Risale-i Nur’un küçük ve masum şakirdlerinden elli altmış talebenin yazdıkları nüshaları bize göndermişler, o parçaları üç cilt içinde cem’ettik. İşte bu mecmuadaki parçaları yazanların numune olarak bir kısmı şunlardır:
İsimleri Yaşları İsimleri Yaşları İsimleri Yaşları
Ömer 15 Hüseyin 11 Mustafa 14
Mustafa 13 Ahmet Zeki 13 Bekir 9
Hafız Nebi 14 Ayşe 11 Ali 12
Hicret 15 Hafız Ahmet 12
İşte bu mecmuadaki risaleler, bu masum çocukların Risale-i Nur’dan ders aldıkları ve yazdıklarının bir kısmıdır. Onların bu zamanda bu ciddi çalışmaları gösteriyor ki Risale-i Nur’da öyle bir manevî zevk ve cazibedar bir nur var ki mekteplerde çocukları okumaya şevkle sevk etmek için icad ettikleri her nevi eğlence ve teşviklere galebe edecek bir lezzet, bir sürur, bir şevk Risale-i Nur veriyor ki çocuklar böyle hareket ediyorlar. Hem bu hal gösteriyor ki Risale-i Nur kökleşiyor. İnşâallah daha hiçbir şey onu koparamayacak, ensal-i âtiyede devam edecek gidecek.
Aynen bu masum çocuk şakirdler gibi Risale-i Nur’un cazibedar dairesine giren ümmi ihtiyarların dahi kırk elli yaşından sonra Risale-i Nur’un hatırı için yazıya başlayıp yazdıkları kırk elli parça, iki üç mecmua içinde dercedildi. Bu ümmi ihtiyarların ve kısmen çoban ve efelerin bu zamanda, bu acib şerait içinde her şeye tercihen Risale-i Nur’a bu surette çalışmaları gösteriyor ki: Bu zamanda Risale-i Nur’a ekmekten ziyade ihtiyaç var ki harmancılar, çiftçiler, çobanlar, yörük efeleri hâcat-ı zaruriyeden ziyade bir hâcat-ı zaruriyeyi, Risale-i Nur’un hakaikini görüyorlar.

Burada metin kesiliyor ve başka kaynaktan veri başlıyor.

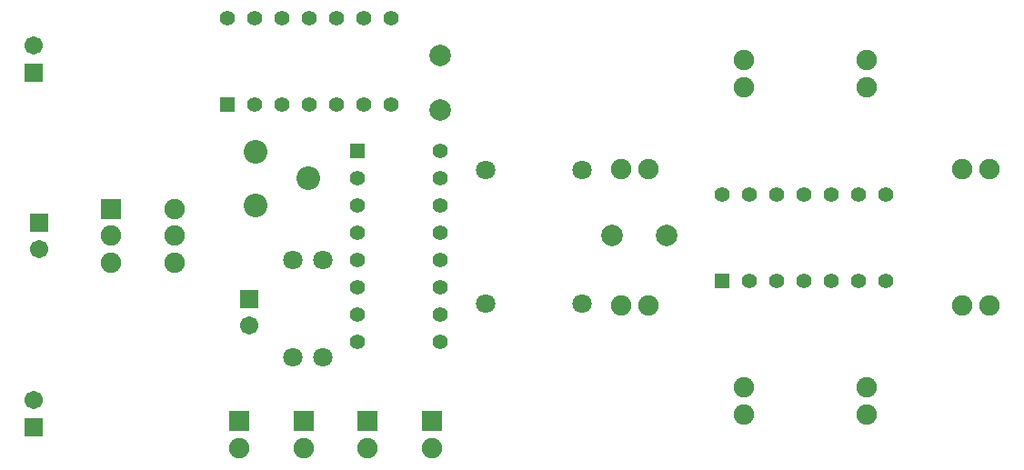
<source format=gbs>
G04*
G04 #@! TF.GenerationSoftware,Altium Limited,Altium Designer,20.2.8 (258)*
G04*
G04 Layer_Color=16711935*
%FSLAX25Y25*%
%MOIN*%
G70*
G04*
G04 #@! TF.SameCoordinates,5E7CCD21-07A0-4AA7-BB04-5DF435F4F0B1*
G04*
G04*
G04 #@! TF.FilePolarity,Negative*
G04*
G01*
G75*
%ADD18C,0.05524*%
%ADD19C,0.07099*%
%ADD20C,0.07493*%
%ADD21R,0.07493X0.07493*%
%ADD22R,0.06706X0.06706*%
%ADD23C,0.06706*%
%ADD24C,0.08674*%
%ADD25R,0.05524X0.05524*%
%ADD26R,0.05524X0.05524*%
%ADD27C,0.07887*%
D18*
X81000Y169739D02*
D03*
X159000Y121000D02*
D03*
X262500Y105239D02*
D03*
X141000Y169739D02*
D03*
X131000D02*
D03*
X121000D02*
D03*
X111000D02*
D03*
X101000D02*
D03*
X91000D02*
D03*
X141000Y138000D02*
D03*
X131000D02*
D03*
X121000D02*
D03*
X111000D02*
D03*
X101000D02*
D03*
X91000D02*
D03*
X128630Y111000D02*
D03*
Y101000D02*
D03*
Y91000D02*
D03*
Y81000D02*
D03*
Y71000D02*
D03*
Y61000D02*
D03*
Y51000D02*
D03*
X159000Y111000D02*
D03*
Y101000D02*
D03*
Y91000D02*
D03*
Y81000D02*
D03*
Y71000D02*
D03*
Y61000D02*
D03*
Y51000D02*
D03*
X322500Y105239D02*
D03*
X312500D02*
D03*
X302500D02*
D03*
X292500D02*
D03*
X282500D02*
D03*
X272500D02*
D03*
X322500Y73500D02*
D03*
X312500D02*
D03*
X302500D02*
D03*
X292500D02*
D03*
X282500D02*
D03*
X272500D02*
D03*
D19*
X211000Y114000D02*
D03*
X175567D02*
D03*
Y65000D02*
D03*
X211000D02*
D03*
X105000Y45567D02*
D03*
Y81000D02*
D03*
X116000D02*
D03*
Y45567D02*
D03*
D20*
X61811Y99843D02*
D03*
Y90000D02*
D03*
Y80158D02*
D03*
X38189Y90000D02*
D03*
Y80158D02*
D03*
X270500Y34500D02*
D03*
Y24500D02*
D03*
X315500Y34500D02*
D03*
Y24500D02*
D03*
X350500Y64500D02*
D03*
X360500D02*
D03*
X350500Y114500D02*
D03*
X360500D02*
D03*
X315500Y144500D02*
D03*
Y154500D02*
D03*
X270500Y144500D02*
D03*
Y154500D02*
D03*
X235500Y114500D02*
D03*
X225500D02*
D03*
X235500Y64500D02*
D03*
X225500D02*
D03*
X85500Y12000D02*
D03*
X109000D02*
D03*
X132500D02*
D03*
X156000D02*
D03*
D21*
X38189Y99843D02*
D03*
X85500Y22000D02*
D03*
X109000D02*
D03*
X132500D02*
D03*
X156000D02*
D03*
D22*
X12000Y94847D02*
D03*
X9971Y19962D02*
D03*
Y149962D02*
D03*
X89000Y66847D02*
D03*
D23*
X12000Y85153D02*
D03*
X9971Y29962D02*
D03*
Y159962D02*
D03*
X89000Y57153D02*
D03*
D24*
X91200Y101100D02*
D03*
X110800Y111000D02*
D03*
X91200Y120900D02*
D03*
D25*
X81000Y138000D02*
D03*
X262500Y73500D02*
D03*
D26*
X128630Y121000D02*
D03*
D27*
X242000Y90000D02*
D03*
X222000D02*
D03*
X159000Y136000D02*
D03*
Y156000D02*
D03*
M02*

</source>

Bu ciltte az ve sair altı cild-i âherde masumların ve ihtiyar ümmilerin yazılarının tashihinde çok zahmet çektim, vakit müsaade etmiyordu. Hatırıma geldi ve manen denildi ki: Sıkılma! Bunların yazıları çabuk okunmadığından, acelecileri yavaş yavaş okumaya mecbur ettiğinden Risale-i Nur’un gıda ve taam hükmündeki hakikatlerinden hem akıl hem kalp hem ruh hem nefis hem his, hisselerini alabilir. Yoksa yalnız akıl cüz’î bir hisse alır, ötekiler gıdasız kalabilirler.
Risale-i Nur, sair ilimler ve kitaplar gibi okunmamalı. Çünkü ondaki iman-ı tahkikî ilimleri, başka ilimlere ve maariflere benzemez. Akıldan başka çok letaif-i insaniyenin kut ve nurlarıdır.
Elhasıl: Masumların ve ümmi ihtiyarların noksan yazılarında iki fayda var:
Birincisi: Teenni ve dikkatle okumaya mecbur etmektir.
İkincisi: O masumane ve hâlisane ve samimi ve tatlı dillerinden, derslerinden Risale-i Nur’un şirin ve derin meselelerini lezzetli bir hayretle dinlemek ve ders almaktır.